Task instructions ▸ Would you transcribe the records below exactly, omitting every picture?

- - -

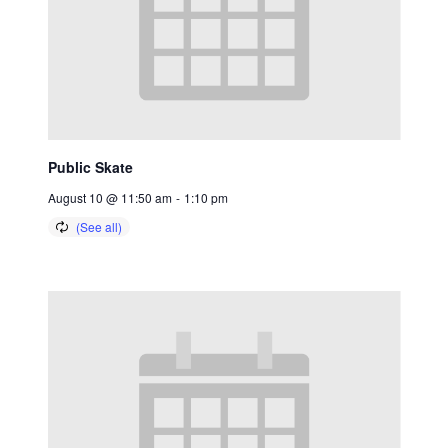
Public Skate
August 10 @ 11:50 am
-
1:10 pm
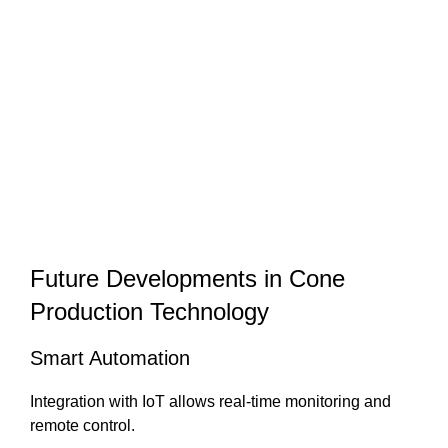
Future Developments in Cone
Production Technology
Smart Automation
Integration with IoT allows real-time monitoring and
remote control.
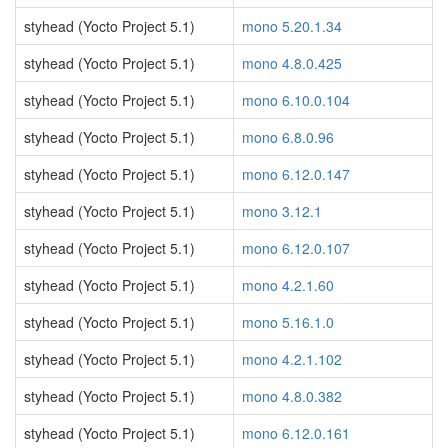
styhead (Yocto Project 5.1)
mono 5.20.1.34
styhead (Yocto Project 5.1)
mono 4.8.0.425
styhead (Yocto Project 5.1)
mono 6.10.0.104
styhead (Yocto Project 5.1)
mono 6.8.0.96
styhead (Yocto Project 5.1)
mono 6.12.0.147
styhead (Yocto Project 5.1)
mono 3.12.1
styhead (Yocto Project 5.1)
mono 6.12.0.107
styhead (Yocto Project 5.1)
mono 4.2.1.60
styhead (Yocto Project 5.1)
mono 5.16.1.0
styhead (Yocto Project 5.1)
mono 4.2.1.102
styhead (Yocto Project 5.1)
mono 4.8.0.382
styhead (Yocto Project 5.1)
mono 6.12.0.161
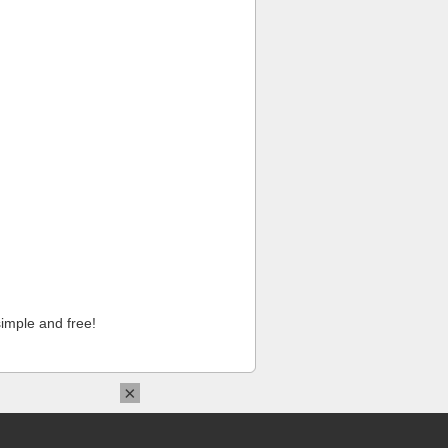
imple and free!
×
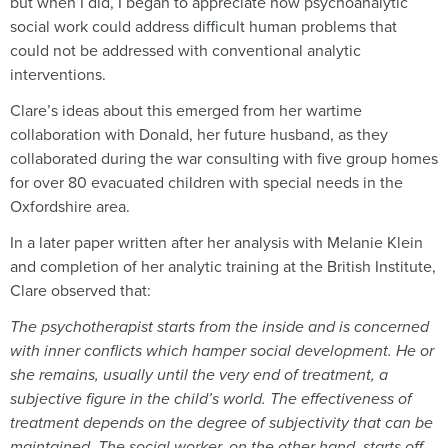
but when I did, I began to appreciate how psychoanalytic
social work could address difficult human problems that
could not be addressed with conventional analytic
interventions.
Clare’s ideas about this emerged from her wartime
collaboration with Donald, her future husband, as they
collaborated during the war consulting with five group homes
for over 80 evacuated children with special needs in the
Oxfordshire area.
In a later paper written after her analysis with Melanie Klein
and completion of her analytic training at the British Institute,
Clare observed that:
The psychotherapist starts from the inside and is concerned
with inner conflicts which hamper social development. He or
she remains, usually until the very end of treatment, a
subjective figure in the child
’s world. The effectiveness of
treatment depends on the degree of subjectivity that can be
maintained. The social worker, on the other hand, starts off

- - -

Answer box ▸
Public Skate
August 10 @ 11:50 am
-
1:10 pm
Future Developments in Cone
Production Technology
Smart Automation
Integration with IoT allows real-time monitoring and
remote control.
styhead (Yocto Project 5.1)
mono 5.20.1.34
styhead (Yocto Project 5.1)
mono 4.8.0.425
styhead (Yocto Project 5.1)
mono 6.10.0.104
styhead (Yocto Project 5.1)
mono 6.8.0.96
styhead (Yocto Project 5.1)
mono 6.12.0.147
styhead (Yocto Project 5.1)
mono 3.12.1
styhead (Yocto Project 5.1)
mono 6.12.0.107
styhead (Yocto Project 5.1)
mono 4.2.1.60
styhead (Yocto Project 5.1)
mono 5.16.1.0
styhead (Yocto Project 5.1)
mono 4.2.1.102
styhead (Yocto Project 5.1)
mono 4.8.0.382
styhead (Yocto Project 5.1)
mono 6.12.0.161
imple and free!
×
but when I did, I began to appreciate how psychoanalytic
social work could address difficult human problems that
could not be addressed with conventional analytic
interventions.
Clare’s ideas about this emerged from her wartime
collaboration with Donald, her future husband, as they
collaborated during the war consulting with five group homes
for over 80 evacuated children with special needs in the
Oxfordshire area.
In a later paper written after her analysis with Melanie Klein
and completion of her analytic training at the British Institute,
Clare observed that:
The psychotherapist starts from the inside and is concerned
with inner conflicts which hamper social development. He or
she remains, usually until the very end of treatment, a
subjective figure in the child
’s world. The effectiveness of
treatment depends on the degree of subjectivity that can be
maintained. The social worker, on the other hand, starts off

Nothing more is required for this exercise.